🤖 AI Summary
This work addresses the performance degradation commonly observed in multitask large language models when trained via mixed-task learning or single-stage distillation, often due to conflicting behavioral patterns across tasks. To mitigate this issue, the authors propose a two-stage distillation framework: first, individual single-task reinforcement learning experts are trained; then, their knowledge is transferred through a combination of off-policy distillation—ensuring broad behavioral coverage—and on-policy fine-tuning, which hones in on task-specific strategies.
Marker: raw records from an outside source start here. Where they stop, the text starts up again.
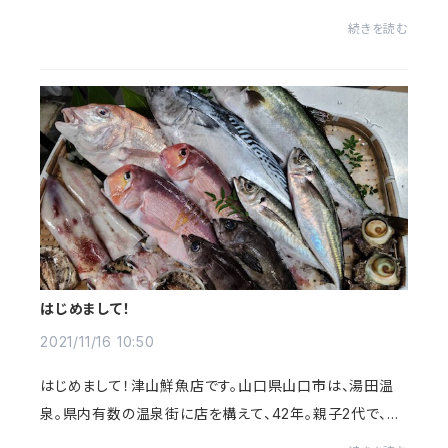
の笑顔と、元気な笑い声と。また明日からがんばるエネル
続きを読む
ギーに。そんな楽しい嬉しい食卓に、華を添...
はじめまして！
2021/11/16 10:50
はじめまして！津山鮮魚店です。山口県山口市は、湯田温
泉。県内有数の温泉街に店を構えて、42年。親子2代で、元
気に頑張っております！毎朝市場に出向き、取り揃えている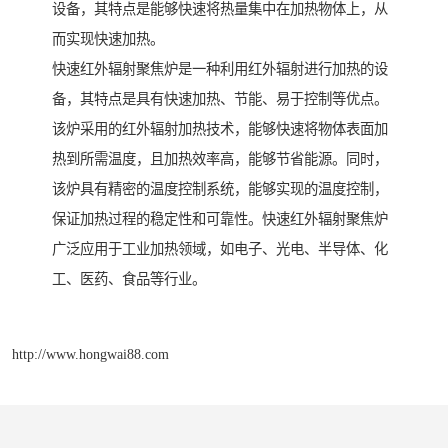
设备，其特点是能够快速将热量集中在加热物体上，从
而实现快速加热。
快速红外辐射聚焦炉是一种利用红外辐射进行加热的设
备，其特点是具有快速加热、节能、易于控制等优点。
该炉采用的红外辐射加热技术，能够快速将物体表面加
热到所需温度，且加热效率高，能够节省能源。同时，
该炉具有精密的温度控制系统，能够实现的温度控制，
保证加热过程的稳定性和可靠性。快速红外辐射聚焦炉
广泛应用于工业加热领域，如电子、光电、半导体、化
工、医药、食品等行业。
http://www.hongwai88.com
This approach effectively alleviates behavioral interference among tasks and successfully recovers the performance of each expert in both conversational agent and text-based game benchmarks, significantly outperforming baselines that rely solely on either off-policy or on-policy distillation.
📝 Abstract
A key step toward artificial general intelligence is to train models that can perform multiple tasks. In this paper, we study how to build such models by first training separate RL experts for individual tasks and then consolidating them via distillation, as an alternative to directly training a single model on mixed tasks. We show that off-policy distillation degrades in multi-task settings due to the mode-covering nature of forward KL: aggregating data from multiple tasks introduces a large number of behavioral modes that can exceed the student's capacity, forcing it to average across behaviors and leading to degraded performance. In contrast, on-policy distillation is mode-seeking but requires strong initialization. Inspired by these observations, we propose a two-phase approach: off-policy distillation followed by on-policy refinement. Evaluation across conversational agents and text-based games confirms that this two-phase approach matches single-task RL expert performance for each individual task, whereas off-policy or on-policy distillation alone fails to match this performance.